My argument is, the universe is a romantic one because it's a fundamentally good one. The player sees this through Shepard's interactions with the galaxy, but only because Shepard is the only viewpoint they have, I think. Now, as you've pointed out, it's not a perfectly good universe, and it couldn't be. There's no way that you could tell a story with any sense of drama if nobody was bad.Earlier you said the the world is a romanticised sci fi universe because people left alone would be good, I then pointed out that even prior to the reapers it was hardly a place were everyone was committed to being excellent to one another...the later you backtracked to say they needed shepard's guidance to be good or something like that, to be honest you really lost me with your argument on how its a romantic or idealized universe simply because Shepard wants or makes people work together.

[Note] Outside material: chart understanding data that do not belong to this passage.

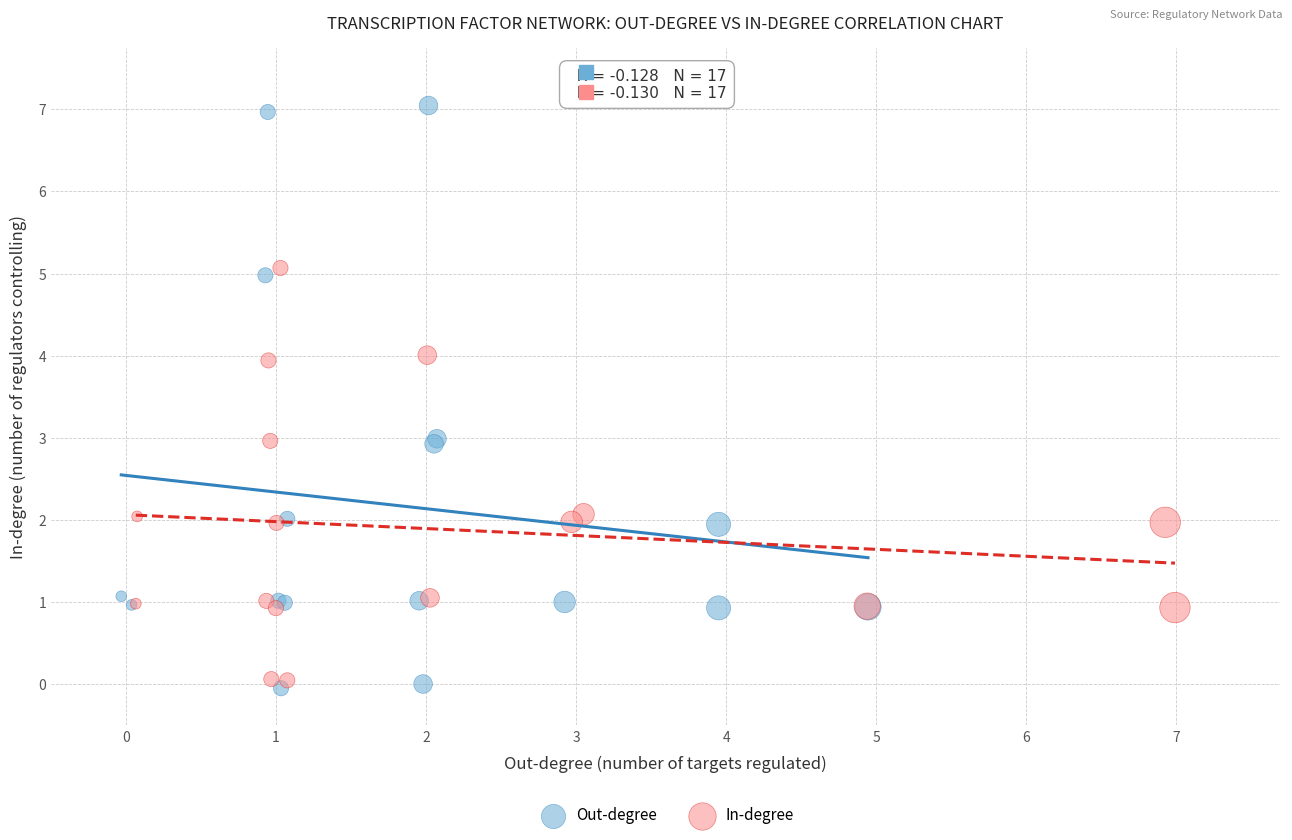

What are all the series names shown in the legend?

Out-degree, In-degree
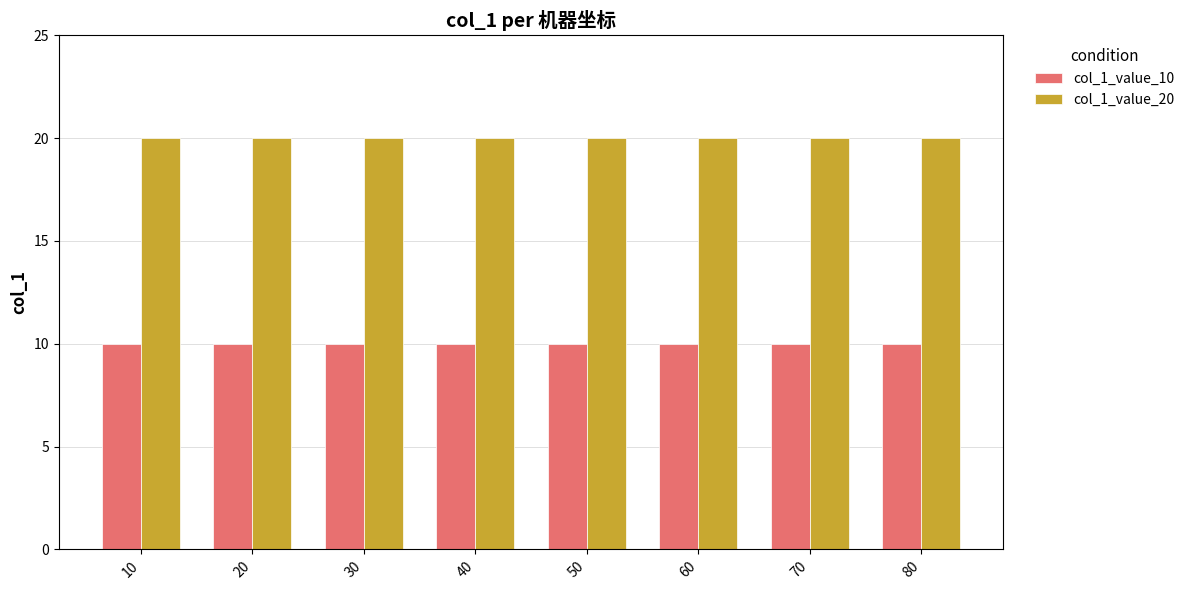

What are all the series names shown in the legend?

col_1_value_10, col_1_value_20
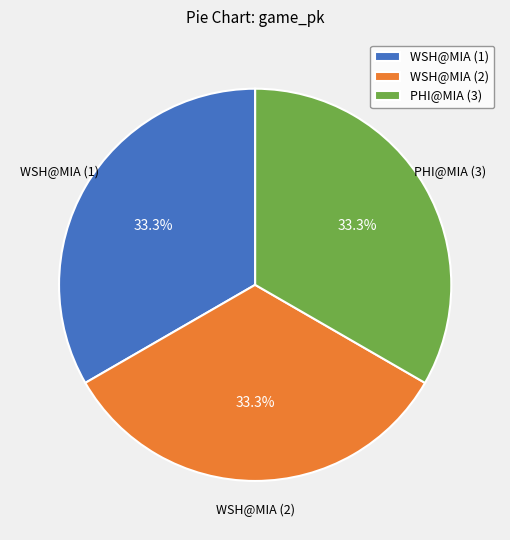

Approximately how many times larger is the value at WSH@MIA (2) compared to WSH@MIA (1)?

1.0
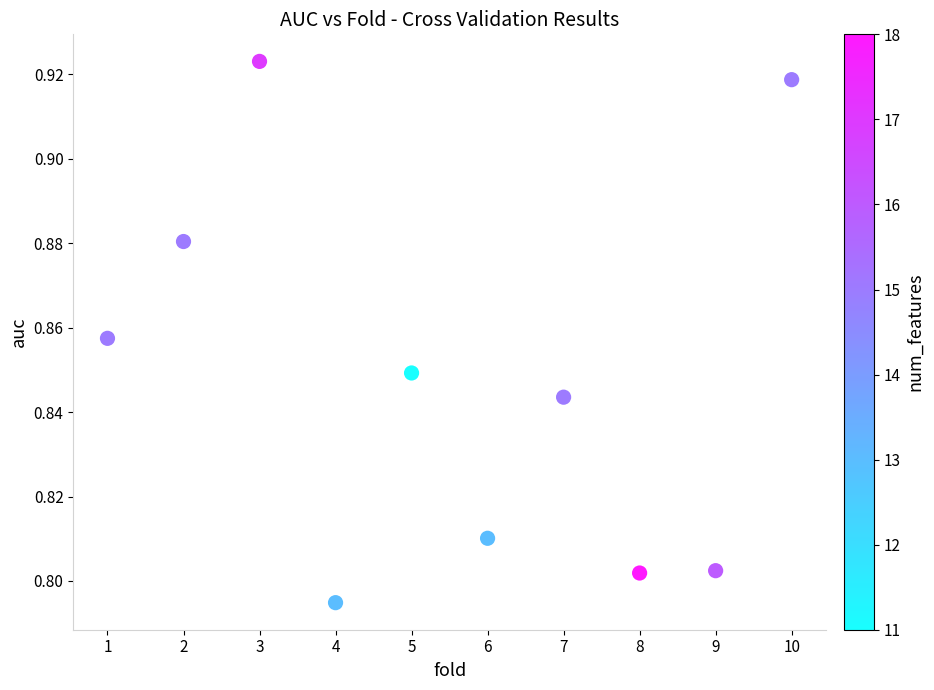

What is the average X value?

5.5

The original reason we began debating Space Opera versus anything else is the nature of whether or not we were right to be surprised by the ending, and whether or not it could be considered a tone shift.
I find you mentioning the PA article pretty funny, because his strip is pretty much (in PA's eyes anyway) what the hold the liner's are demanding. The icecream because it is sweet and happy and few people would complain about getting ice cream. The segway because its for lazy people that can't even bother to walk between two points. And the cake for well...obvious reasons. It is definatly insulting, but you thinking that the strip's is nothing but a fantasticly ridiculous ending they dreamed up to be funny underlines the issue that the ones who dislike the ending have difficulty interpreting fiction at anything other than face value.
I didn't put nearly as much thought into the PA strip as you did. To me, it was simply a series of ridiculous surrealisms, which is what I associate with PA. I didn't take it to be insulting, so much as a knwoing elbow to the ribs of the opposition, because I believe that's the stance that Gabe and Tycho have taken- they liked the ending, but they understood why other people didn't, and they were okay with people asking for a new one.
Let's finish up the the reliability of the Star Child. Yeah, it's perfectly acceptable to assume the villain's lying. But, on the other hand, most villains rarely capitalize on this. The fact that, basically most of the time in fiction you can depend on the information you get from a villain to be accurate only serves to underscore the times where they don't. I'm thinking that scene from Dark Knight, where Joker deliberately swaps the addresses he gives Batman. The audience assumes what they're being told is, to some degree, the truth, and this extends to villains, and it's why we can have things like twist endings.
That being said, for all that there's a bunch of literature, now, on why someone's pulling a fast one on Shepard, none of it involves the Reapers actually lying to her. It's her own perceptions that's she getting screwed over by. The Reapers will mislead you, and they'll neglect to mention things you might've wanted to know, but when they're under the gun, they're pretty straightforward about what they're doing, and how they plan on doing it.
The lack of an epilogue really comes into play here, to. Star Child could be lying. Star Child could be a manipulative little ****. We don't know, because we don't really know what happens next. But beyond Shepard perceiving things incorrectly, there isn't anything to suggest Star Child is doing anything other than tell the truth as it knows it, just like all the Reapers do.
So, here's the final thing. An unreliable narrator, as I've said, is a great convention. When it's established ahead of time. A villain who has no reason to lie, no real foreshadowed intention of lying, and no foreshadowed evidence of existence before the final moments, who turns out to be lying, isn't an unreliable narrator, or even a villain acting like a villain ought. It's a twist Vince Russo writes.